Here’s a simple example problem: you want a model that can classify a set of breasts as either being affected by cancer or not. Hence, you create a study in which women with and without breast cancer use your device and then construct the model using that data. Now, imagine that most of your cancer cases are late stage cancer. Will you end up with a model that gets really good results on your test, but that fails to identify women with early stage breast cancer? What about selection bias? Are women with breast cancer in your sample considerably older than those without cancer? Will you end up with a model that seems to do fine in your study, but that is actually unable to detect breast cancer in young women?

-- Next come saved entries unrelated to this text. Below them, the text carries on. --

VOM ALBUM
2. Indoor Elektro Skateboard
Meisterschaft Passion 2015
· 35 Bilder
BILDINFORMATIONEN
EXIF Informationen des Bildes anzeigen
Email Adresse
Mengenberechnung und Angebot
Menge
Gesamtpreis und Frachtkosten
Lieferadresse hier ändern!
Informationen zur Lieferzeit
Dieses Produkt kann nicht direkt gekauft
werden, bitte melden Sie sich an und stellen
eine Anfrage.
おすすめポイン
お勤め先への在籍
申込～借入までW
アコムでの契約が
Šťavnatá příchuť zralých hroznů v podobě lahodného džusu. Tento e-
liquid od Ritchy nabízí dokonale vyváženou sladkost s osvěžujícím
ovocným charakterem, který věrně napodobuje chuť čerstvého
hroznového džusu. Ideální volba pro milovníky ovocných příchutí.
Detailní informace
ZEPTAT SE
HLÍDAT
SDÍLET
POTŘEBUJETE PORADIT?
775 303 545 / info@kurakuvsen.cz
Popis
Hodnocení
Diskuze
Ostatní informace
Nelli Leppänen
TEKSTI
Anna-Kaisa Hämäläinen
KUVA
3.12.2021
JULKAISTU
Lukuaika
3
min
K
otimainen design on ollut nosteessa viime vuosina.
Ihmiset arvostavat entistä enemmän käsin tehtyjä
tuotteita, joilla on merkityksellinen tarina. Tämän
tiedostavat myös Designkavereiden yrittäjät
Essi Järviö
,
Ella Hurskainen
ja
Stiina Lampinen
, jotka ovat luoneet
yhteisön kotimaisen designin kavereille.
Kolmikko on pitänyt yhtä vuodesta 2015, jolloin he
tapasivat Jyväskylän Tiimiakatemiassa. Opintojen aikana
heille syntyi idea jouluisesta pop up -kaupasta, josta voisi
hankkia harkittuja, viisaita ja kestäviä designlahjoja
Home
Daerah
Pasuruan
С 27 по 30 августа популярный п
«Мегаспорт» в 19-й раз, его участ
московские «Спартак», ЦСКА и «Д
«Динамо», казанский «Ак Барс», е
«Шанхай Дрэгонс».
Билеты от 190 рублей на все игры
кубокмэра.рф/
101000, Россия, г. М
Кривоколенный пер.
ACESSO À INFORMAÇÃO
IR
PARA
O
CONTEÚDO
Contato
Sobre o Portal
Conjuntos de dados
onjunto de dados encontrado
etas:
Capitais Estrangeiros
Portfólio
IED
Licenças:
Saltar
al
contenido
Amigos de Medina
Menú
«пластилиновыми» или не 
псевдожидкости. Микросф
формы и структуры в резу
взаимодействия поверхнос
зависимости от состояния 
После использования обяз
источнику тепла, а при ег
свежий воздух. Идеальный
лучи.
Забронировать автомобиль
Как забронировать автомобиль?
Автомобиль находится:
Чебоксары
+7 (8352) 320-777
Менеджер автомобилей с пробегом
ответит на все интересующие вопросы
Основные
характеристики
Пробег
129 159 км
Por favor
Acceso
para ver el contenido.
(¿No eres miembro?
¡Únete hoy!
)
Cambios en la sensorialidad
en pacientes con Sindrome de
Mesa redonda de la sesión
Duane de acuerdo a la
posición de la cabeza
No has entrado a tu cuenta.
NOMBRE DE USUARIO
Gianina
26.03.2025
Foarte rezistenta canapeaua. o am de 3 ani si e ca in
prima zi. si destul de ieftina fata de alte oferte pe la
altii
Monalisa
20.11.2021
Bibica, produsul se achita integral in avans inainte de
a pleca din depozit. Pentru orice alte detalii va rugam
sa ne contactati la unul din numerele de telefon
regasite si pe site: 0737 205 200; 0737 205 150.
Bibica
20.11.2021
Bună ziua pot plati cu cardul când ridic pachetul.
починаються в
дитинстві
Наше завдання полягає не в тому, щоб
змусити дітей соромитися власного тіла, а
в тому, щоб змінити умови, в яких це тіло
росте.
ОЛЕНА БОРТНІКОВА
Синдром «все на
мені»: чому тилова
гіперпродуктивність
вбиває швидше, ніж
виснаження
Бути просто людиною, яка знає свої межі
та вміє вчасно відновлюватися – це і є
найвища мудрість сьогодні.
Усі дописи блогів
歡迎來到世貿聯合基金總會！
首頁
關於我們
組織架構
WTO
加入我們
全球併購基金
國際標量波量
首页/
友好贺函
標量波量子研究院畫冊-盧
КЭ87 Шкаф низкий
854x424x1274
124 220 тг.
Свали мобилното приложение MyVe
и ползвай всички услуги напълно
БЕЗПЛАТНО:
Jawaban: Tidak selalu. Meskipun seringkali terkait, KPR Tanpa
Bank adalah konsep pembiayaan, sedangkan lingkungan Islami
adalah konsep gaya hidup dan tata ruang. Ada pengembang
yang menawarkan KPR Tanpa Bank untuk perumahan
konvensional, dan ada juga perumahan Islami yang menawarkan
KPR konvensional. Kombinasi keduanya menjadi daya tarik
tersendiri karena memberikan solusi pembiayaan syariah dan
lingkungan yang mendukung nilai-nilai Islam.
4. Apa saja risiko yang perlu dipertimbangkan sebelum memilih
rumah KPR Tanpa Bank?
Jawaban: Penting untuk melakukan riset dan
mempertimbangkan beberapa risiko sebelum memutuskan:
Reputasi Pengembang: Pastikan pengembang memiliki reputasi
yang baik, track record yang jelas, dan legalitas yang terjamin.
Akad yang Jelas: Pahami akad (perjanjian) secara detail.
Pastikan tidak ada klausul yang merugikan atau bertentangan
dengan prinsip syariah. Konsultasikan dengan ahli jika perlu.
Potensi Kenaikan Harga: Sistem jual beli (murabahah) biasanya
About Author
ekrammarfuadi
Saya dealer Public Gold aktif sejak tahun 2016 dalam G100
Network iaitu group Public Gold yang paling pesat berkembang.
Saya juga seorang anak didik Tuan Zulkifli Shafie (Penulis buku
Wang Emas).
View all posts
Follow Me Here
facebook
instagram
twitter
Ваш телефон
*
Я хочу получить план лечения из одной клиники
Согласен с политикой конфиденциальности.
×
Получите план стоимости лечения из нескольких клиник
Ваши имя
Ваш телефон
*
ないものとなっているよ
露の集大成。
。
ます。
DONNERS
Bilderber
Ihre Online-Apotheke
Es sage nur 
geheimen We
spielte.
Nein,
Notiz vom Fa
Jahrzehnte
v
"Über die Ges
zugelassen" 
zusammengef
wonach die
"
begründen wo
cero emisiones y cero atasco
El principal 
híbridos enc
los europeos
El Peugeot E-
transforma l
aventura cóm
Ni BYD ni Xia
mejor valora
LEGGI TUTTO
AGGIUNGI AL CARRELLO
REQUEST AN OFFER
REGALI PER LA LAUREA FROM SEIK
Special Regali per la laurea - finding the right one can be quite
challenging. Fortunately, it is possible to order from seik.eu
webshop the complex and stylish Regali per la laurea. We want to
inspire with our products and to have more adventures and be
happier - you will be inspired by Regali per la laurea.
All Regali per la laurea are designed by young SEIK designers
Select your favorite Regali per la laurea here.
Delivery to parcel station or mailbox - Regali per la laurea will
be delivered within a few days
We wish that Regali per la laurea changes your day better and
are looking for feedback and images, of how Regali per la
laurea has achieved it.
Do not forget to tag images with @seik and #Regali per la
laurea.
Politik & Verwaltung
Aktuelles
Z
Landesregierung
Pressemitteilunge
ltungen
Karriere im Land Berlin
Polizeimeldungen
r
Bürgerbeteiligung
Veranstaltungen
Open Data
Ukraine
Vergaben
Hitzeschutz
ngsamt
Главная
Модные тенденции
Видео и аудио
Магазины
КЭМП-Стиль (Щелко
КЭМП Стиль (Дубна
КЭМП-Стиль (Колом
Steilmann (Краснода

"Imagine sitting at a table, across from people whose decisions will hugely impact the outcome of all your hard work (and that of others). Then, imagine that some of them may be biased to doubt your competence because of your young age. Good luck"

My limited knowledge and experience was of course not enough for me to single-handedly design the whole protocol for the study, but I was able to understand the problem and communicate it properly with our medical advisors. This proved valuable because these individuals helped us ensure that Higia’s protocol satisfied all requirements in order to be approved by an ethics committee so we could actually carry out the tests. In fact, interacting with stakeholders, though not something I had necessarily signed up for, ended up being quite an interesting part of my job.

Medical professionals, hospital directors, government officials, and investors were all part of a complex network — each with their own motivations and concerns. No one was particularly interested in hearing me explain the math behind our algorithms. Imagine sitting at a table, across from people whose decisions will hugely impact the outcome of all your hard work (and that of others). Then, imagine that some of them may be biased to doubt your competence because of your young age. Good luck.

In my first year at Minerva, I learned about effective negotiation in a class called Complex Systems, where I learned to recognize how the agents in a social system, their motivations, and the way in which the system may behave based on the characteristics of their components. Even though it would be much more difficult to conduct such an analysis at the aforementioned table, as opposed to sitting comfortably at my desk finishing an assignment, the courses I took during my first year provided tools and habits that proved to be useful in navigating through such situations.

In the example I described before, identifying and understanding the social system was important, but after that I still needed to actually effectively communicate with these decision makers. To do this, I had to constantly think about who my audience was, and tailor my communication accordingly. What should I emphasize? Should I be as concise as possible or repeat certain ideas? Would it be good to explain a particular idea with a personal story? The answers to these questions depended on who I needed to convey information to, and under which circumstances.

With clinical trials about to start this year, Higia is in a much better position now than it was at the beginning of the summer. A large part of this change is due to the hard work of my co-workers and the invaluable help of our mentors and allies, and some of it is related to the work I did during the summer. I am now continuing on with Higia as Chief Artificial Intelligence Officer while I carry out my third year at Minerva from Seoul.

I have an unconventional job. It is quite interdisciplinary, full of challenges, and has led to immense satisfaction. I think studying at an unconventional university program, where I’m learning to effectively apply skills and concepts to affect real change, has contributed to making me a good fit for it.